8.3 Where any valid claim is made by you in accordance with condition 8.1 the Company shall be entitled at its option either to:
8.3.1 Refund to you the price of the goods (or a proportionate part of the price) and any related transport costs paid by you. or
8.3.2 Replace the goods as soon as reasonably practicable and redeliver the goods at the Company’s expense. or
8.3.3 Rectify the defect or failure as soon as reasonably practicable and redeliver the goods at the Company’s expense. The Company shall have no further liability to you. 9 Cancellation and amendment of order
9.1 No order placed by you or your agent may be cancelled or amended unless it is specifically agreed otherwise in writing. Goods returned must be authorised in advance by contacting our customer support dept and obtaining a collection note number. Goods returned will be subject to inspection, with a minimum handling/collection charge of £50. Order cancellations may be subject to a charge of up to 50% of the price of goods. Call out charges for abortive installation of product, without prior notice will be as follows:-
No notification by you - £500 0-5 days notice by you - £250 5-10 days notice by you - £150
10 Price Variations
10.1 If the delivery of the goods is delayed at your request for more than thirty days after the first day of the week in which delivery is due, the Company is entitled to increase the price of the goods to that shown in the current price list of the Company at the actual date of delivery, together with a charge for storage. 11 Termination
11.1 The company may, without prejudice to any claim or right it may otherwise make or exercise and without payment of any compensation for any direct or consequential loss you may suffer, terminate any contracts with you forthwith by giving you written notice if:
11.1.1 A petition is presented to wind you up or you enter into any liquidation (other than for a reconstruction or amalgamation) or a receiver or administrator is appointed in respect of any of your assets or you enter into any composition or arrangement with your creditors or you cease to carry on business. or
11.1.2 You commit any breach of this contract and fail to remedy it (if remediable) within fourteen days of receipt of your notice complaining of such breach. 12 Passing of Risk
12.1 Risk of damage to or loss of the goods shall pass to you at the time of delivery to you or, if you wrongly fail to take delivery of the goods, the time when the Company has tendered delivery of the goods. 13 Retention of the Title
13.1 The goods shall remain the Company’s property until they have been paid for and all other monies owing by you to the Company have been paid in full and unconditionally. In the event that you resell the goods the Company’s entitlement shall attach to the proceeds of the sale so that such proceeds or any claim therefore shall be assigned to the Company and until such assignment shall be held on trust in a separate identified account for the Company by you.

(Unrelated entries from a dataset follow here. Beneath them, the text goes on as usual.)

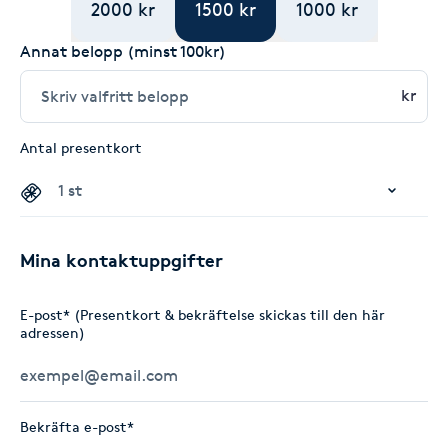
2000 kr
1500 kr
1000 kr
Annat belopp (minst 100kr)
kr
Antal presentkort
Mina kontaktuppgifter
E-post* (Presentkort & bekräftelse skickas till den här
adressen)
Bekräfta e-post*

13.2 In the event of failure to pay the price in accordance with the contract, the Company shall have the power to resell the goods such power being additional to (not in substitution for) any other power of sale arising by operation of law or otherwise. Accordingly, the Company and it’s servants and agents may forthwith enter upon any premises or land occupied or owned by you in order to remove the goods. 14 Installation
14.1 The Company shall be entitled at any time to cancel any contract for the installation of goods or at it’s option to increase the price therefore if in it’s absolute discretion it shall consider the performance of the contract to be more expensive or not to be feasible or that any item to be installed could not be safely used. 15 Modifications
15.1 The Company has the right in respect of any contract to modify any design or specification or to use materials different to those specified in the Contract. 16 Law
16.1 The contract and its performance is governed in all respects by English law and the English Courts shall have non-exclusive jurisdiction over any dispute or difference arising out of or in connection with the Contract.